Le lieutenant-colonel Guillaume Ndjike Kaiko, porte-parole de l’armée congolaise, a déclaré que ces actes constituaient une « violation grave du droit international humanitaire » et a appelé la communauté internationale à agir.
La coalition (RDF-M23) a lancé plusieurs attaques infructueuses sur les positions des FARDC à Kanyangowe, Mweso, Mudugudugu et Mushebere dans le territoire de Masisi. En réponse, les FARDC ont repoussé les assaillants avec professionnalisme pour éviter des dommages collatéraux parmi la population civile.
« Réagissant aux dites attaques, les FARDC ont d’une manière professionnelle contenu la barbarie de l’ennemi jusqu’à le repousser en profondeur au-delà de la cité peuplée de Mweso afin d’éviter des dégâts collatéraux du côté de la population civile », a-t-il précisé.

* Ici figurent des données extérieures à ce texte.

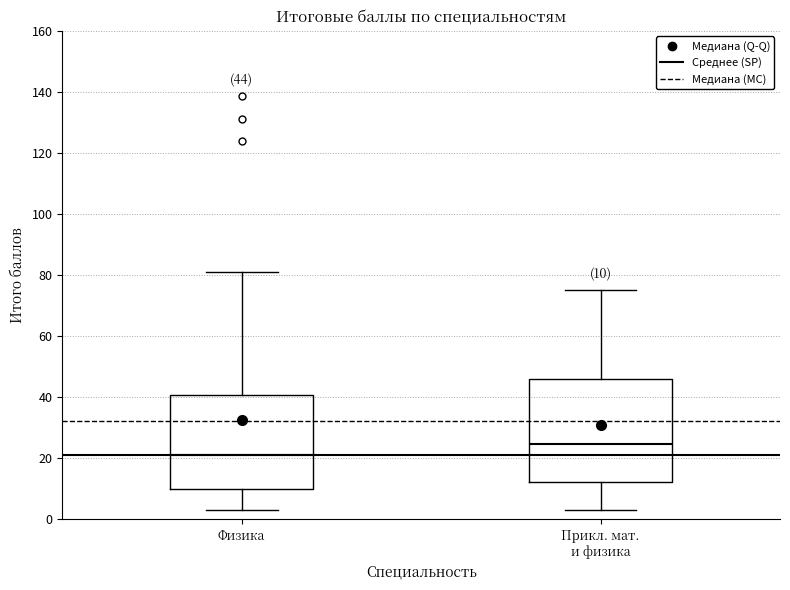

Comparing the boxes themselves (not the whiskers), which one is the tallest?

Прикл. мат. и физика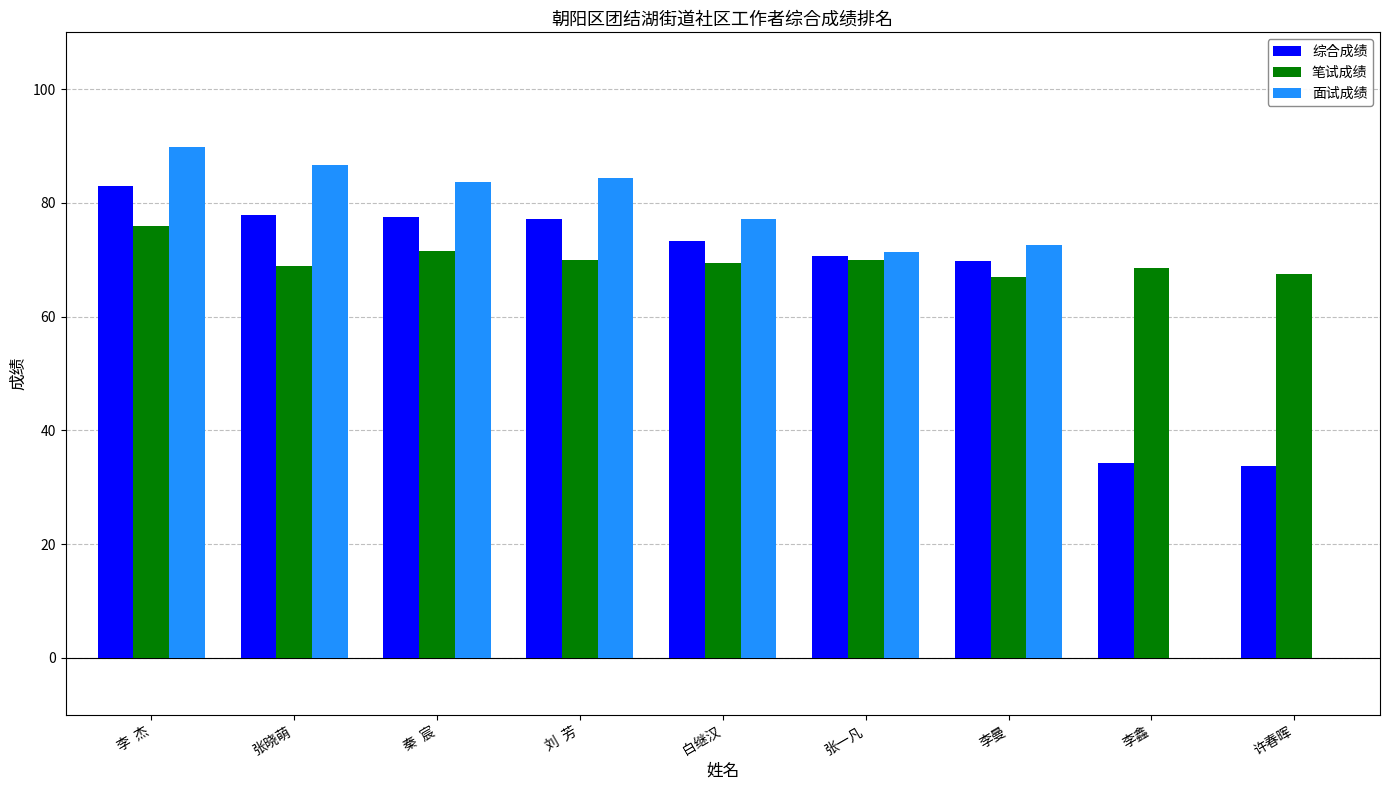

How many distinct data groups are displayed?

3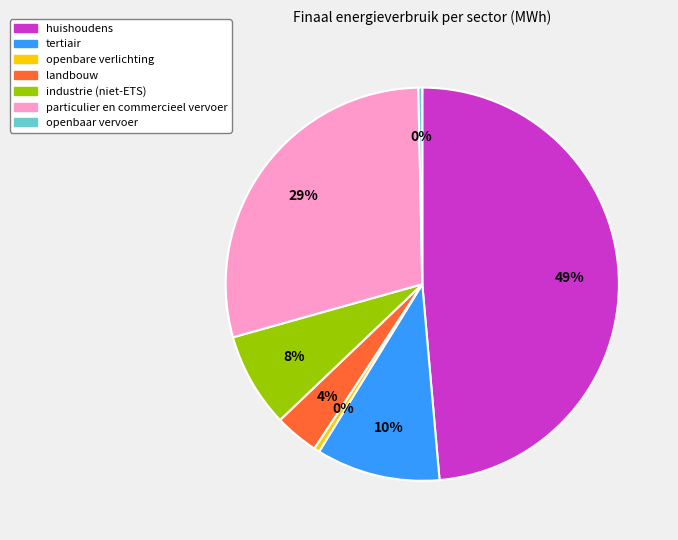

Between huishoudens and industrie (niet-ETS), which is larger?

huishoudens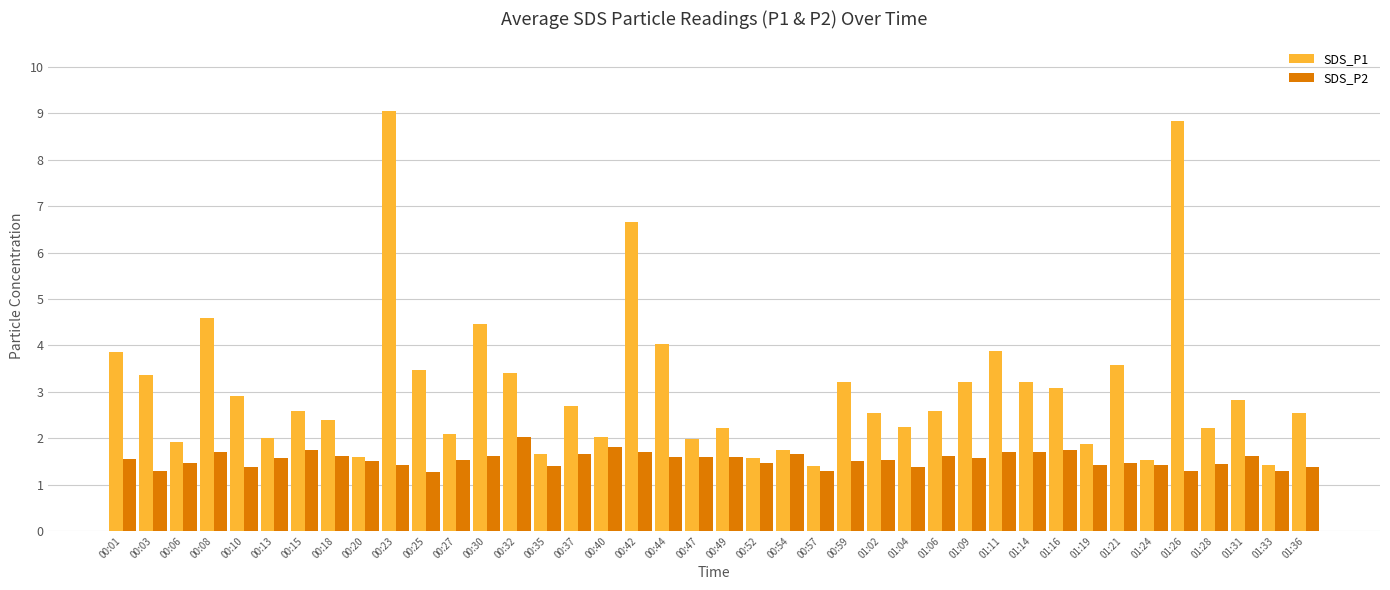

Read the SDS_P1 value at 00:27.

2.1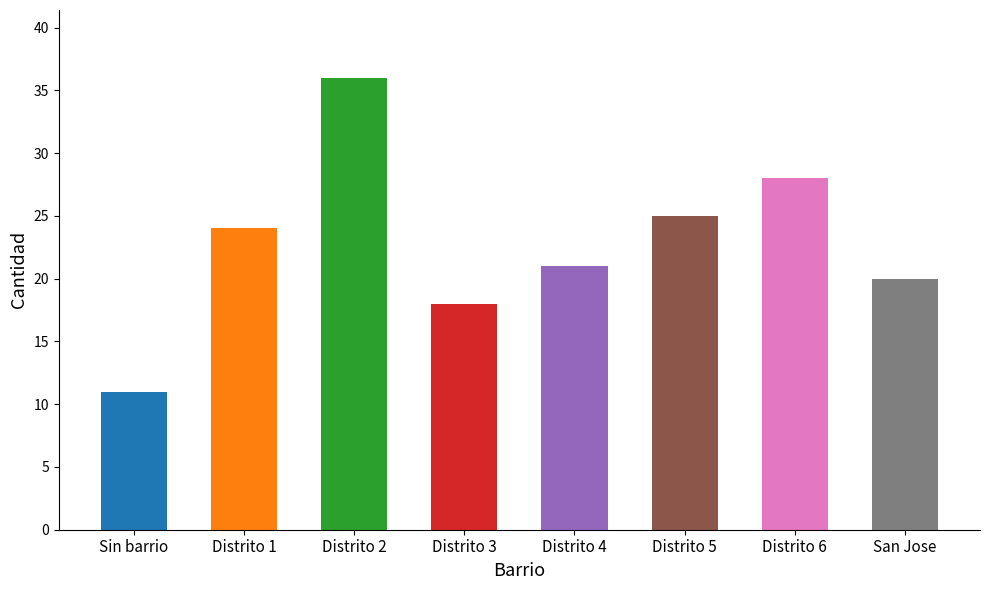

What is the sum of all values?

183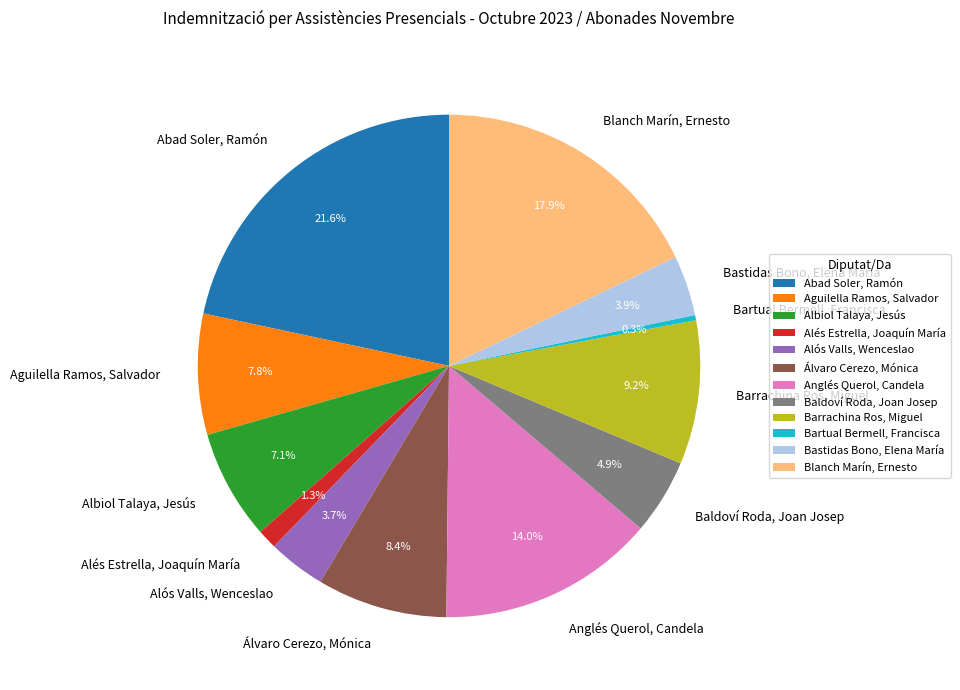

Which has a higher value, Álvaro Cerezo, Mónica or Anglés Querol, Candela?

Anglés Querol, Candela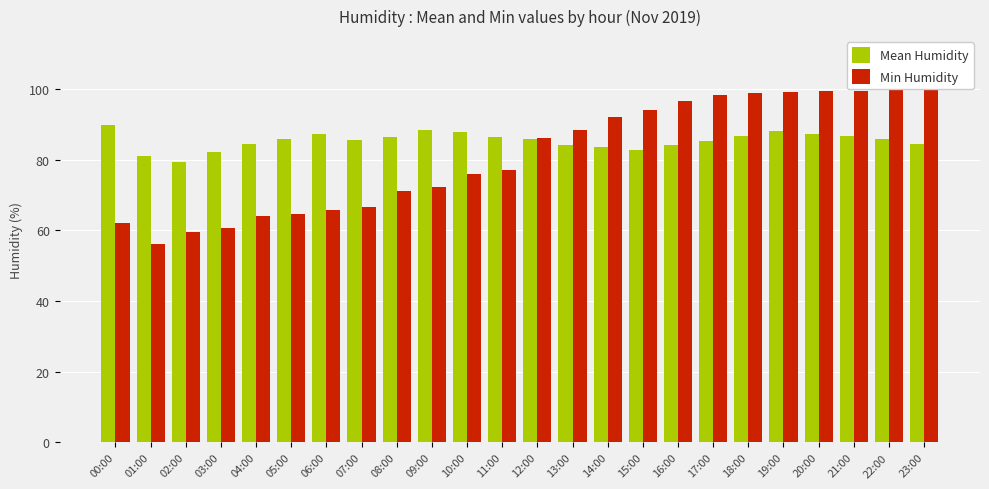

The Min Humidity series shows 149.2 at 14:00. True or false?

False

Malgré ces attaques meurtrières, l’armée congolaise a affirmé sa détermination à expulser l’armée rwandaise et ses alliés du M23 du territoire national. Cette escalade soulève des préoccupations majeures quant à la sécurité des civils et appelle à une intervention internationale immédiate pour mettre fin à cette violence.